I notice that my tendency to go from quiet contemplation to excess is a trait I had not expected as an outcome of the treatment. From this I mean being a hermit one minute to being the "life and soul of the party" the next. As an INTJ that is a pretty normal state of affairs in some circumstances and to "self destruct" at work is a common problem I have had to deal with over my whole career. Generally, I self destruct somewhat in advance of the destruction that arrives some time afterwards.
Tonight I was reminded that I should only be "self destructing" at work and not at home. I think I understood what that "warning" actually meant although I am not entirely convinced I know what to do to stop that level of destruction happening. I talked of collateral damage some time ago now and it occurs to me that the conversation I had this evening alerted my friend to mention that there had been a parting of ways, minds and wills and that I ought to do something about it.
I curse being an INTJ for one reason, and for one reason only. That is that I don't see this sort thing coming at all. If there is no logic to things then, like good old Mr. Spock, I don't get it!
Apparently I need to be working harder at keeping the family unit cohesive. As if I haven't got enough on my plate :-)
Reminds me of the time I went to the bar to order some drinks. There were a good ten or more drinks on the bar and the barmaid asked if I wanted a tray. As usual, being me I said "Don't you think I have enough to carry without a tray?"

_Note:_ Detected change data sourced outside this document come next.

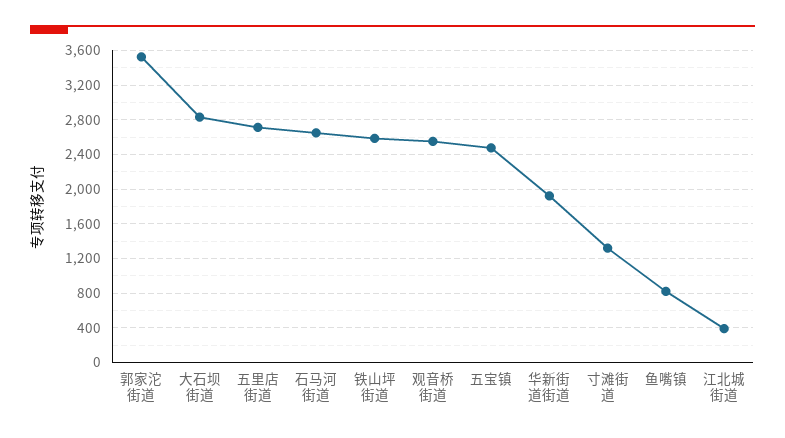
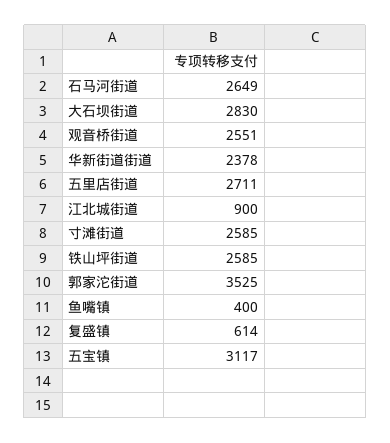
  {
    "郭家沱街道": 3525,
    "大石坝街道": 2830,
    "五里店街道": 2711,
    "石马河街道": 2649,
    "铁山坪街道": 2585,
    "观音桥街道": 2551,
-   "五宝镇": 2500,
+   "五宝镇": 3117,
-   "华新街道街道": 1900,
+   "华新街道街道": 2378,
-   "寸滩街道": 1300,
+   "寸滩街道": 2585,
-   "鱼嘴镇": 800,
+   "鱼嘴镇": 400,
-   "江北城街道": 400
+   "江北城街道": 900,
+   "复盛镇": 614
  }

Sometimes, i don;t get it. After all, I am the one who has been ill and to also find that I should also be the one to be holding it all together at the same time is a bit strange :-)
You do a hell of a lot when you have cancer and some of it is actually telling people who are worried about you how they should behave.
Oh well - I will sleep on this bit of advice and see if it makes any more sense in the morning. Frankly, it makes bugger all sense at the moment.